There is plenty of evidence in Ostia suggesting a vivacious wine trade, for example amphorae stamps from the various provinces have been found here, amphorae sherds from Mauretania Caesariensis have been found in Ostian layers dating to the end of 2nd century AD. The trade and shipping connections with Africa shown in the Piazzale delle Corporazioni in Ostia are especially important. The piazzale was a square in the heart of Ostia, located near the temple, the function of which is not precisely known nowadays. It contains sixty-one stations around a central square which housed a temple. Each station included a mosaic and often also an identifying inscription. The likeliest explanation for this place was that the rooms here were used as commercial offices where transport of goods and people could be arranged. There are especially a great number of mosaics in these rooms depicting images of Africa, for example ships, palm trees, and African animals, often together with inscriptions indicating with which place in Africa a particular room was connected.

mosaic-piazzale
Mosaic from the Piazzale depicting ships from Carthage. Photo: Wikimedia Commons

It is likely that these mosaics were not all placed here at the same time but were done so over a period of time between AD 180 and 200, perhaps as a result of new traders coming to Ostia from further places in Africa.

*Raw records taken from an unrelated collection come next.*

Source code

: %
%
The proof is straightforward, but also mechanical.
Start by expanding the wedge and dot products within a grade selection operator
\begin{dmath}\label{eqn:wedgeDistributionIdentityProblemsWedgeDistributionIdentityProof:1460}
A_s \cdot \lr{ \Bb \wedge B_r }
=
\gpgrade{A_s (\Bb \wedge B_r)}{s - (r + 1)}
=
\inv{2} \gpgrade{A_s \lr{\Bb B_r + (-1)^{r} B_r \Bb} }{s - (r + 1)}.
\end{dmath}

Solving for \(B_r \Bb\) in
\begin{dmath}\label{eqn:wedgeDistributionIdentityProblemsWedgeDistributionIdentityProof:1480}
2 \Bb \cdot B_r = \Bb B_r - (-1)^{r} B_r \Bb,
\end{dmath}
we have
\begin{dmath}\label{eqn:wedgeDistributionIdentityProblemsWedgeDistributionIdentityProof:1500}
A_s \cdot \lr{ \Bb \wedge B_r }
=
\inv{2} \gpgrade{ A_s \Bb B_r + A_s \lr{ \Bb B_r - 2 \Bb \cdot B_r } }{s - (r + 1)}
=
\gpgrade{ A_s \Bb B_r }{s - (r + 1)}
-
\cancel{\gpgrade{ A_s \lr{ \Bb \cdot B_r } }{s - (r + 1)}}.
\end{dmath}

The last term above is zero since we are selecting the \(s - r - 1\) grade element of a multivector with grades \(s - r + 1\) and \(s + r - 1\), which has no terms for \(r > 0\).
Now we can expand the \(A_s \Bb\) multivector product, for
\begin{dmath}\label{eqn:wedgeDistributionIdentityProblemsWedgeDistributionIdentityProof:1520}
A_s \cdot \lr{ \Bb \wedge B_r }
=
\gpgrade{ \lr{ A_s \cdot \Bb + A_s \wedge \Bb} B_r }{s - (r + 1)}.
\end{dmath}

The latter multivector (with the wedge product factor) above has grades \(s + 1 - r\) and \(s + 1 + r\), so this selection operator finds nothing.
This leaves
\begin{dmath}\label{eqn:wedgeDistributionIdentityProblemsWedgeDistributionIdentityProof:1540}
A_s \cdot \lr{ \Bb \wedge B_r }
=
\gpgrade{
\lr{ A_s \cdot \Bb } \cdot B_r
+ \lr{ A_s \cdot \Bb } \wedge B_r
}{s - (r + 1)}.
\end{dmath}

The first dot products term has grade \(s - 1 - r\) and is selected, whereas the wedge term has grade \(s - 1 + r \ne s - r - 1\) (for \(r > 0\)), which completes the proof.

The stations show where sailors and traders from various North African cities had their trading bases. However, they also formed a social network and bridge for people coming from Africa who wanted to live and work in Ostia. The main problem for people coming to Ostia from another place, like Aemilianus, was how they could establish their identity without an established network of friends or family. As mentioned above, there were no passports or ID cards in antiquity and without these means of identification, identity had to be established and verified via established social networks, especially those connected to the person’s place of origin. The stations in the Piazzale formed such as social network and these corporations formed institutions by which migration could be mediated and controlled. They could help an individual from a different province establish himself and making connections with local people.[3] Traders could come from their place of origin and reach out to others from that geographical area. Africans who were already established in Ostia could vouch for a newcomer who wanted to trade with Ostians but also be a way through which this newcomer could become a part of Ostian society by being introduced into society and the creation of these trade networks was then based primarily upon ethnicity and was the springboard from which other networks could be created.[4] This shared geographical and ethnic background provided the trust upon which future trade was based. Identity and trade were highly connected and without the former being established, the latter could not take place as people could only trust you with their funds if they knew who you were. Inscriptions, showing a past and present career, were a good way of displaying who you were and establishing identity and trust.

[1] Meiggs (1973) 214.

[2] Tchernia (1986) 154; Unwin (2005) 123. Tchernia lists the distribution of amphorae as follows: 4 from Cos, 32 from Baetica, 26 from Tarragona, 42 from north Italy, 50 from Pompeii-Sorrento, 5 from Falernia, 8 Rhodian amphorae, and 14 unallocated Dressel 2-4 amphorae: Tchernia (1986) 154.

[3] Moatti (2006) 119.

[4] Terpstra (2014) 123, 124.

Bibliography

Meiggs, R. (1973) Roman Ostia. Clarendon Press: Oxford.

Moatti, C. (2006) ‘Translation, Migration and Communication in the Roman Empire: Three Aspects of Movement in History’ Classical Antiquity 25.1, 109-140.

Tchernia, A. (1986) Le vin de l’Italie romaine. Essai d’histoire économique d’après les amphores. École française de Rome: Rome.

Terpstra, T.T. (2014) ‘The « Piazzale delle Corporazioni » Reconsidered’, Mélanges de l’École française de Rome – Antiquité, 126.1, 119-130.

Unwin, T. (2005) Wine and the Vine: An Historical Geography of Viticulture and the Wine Trade. Routledge: London.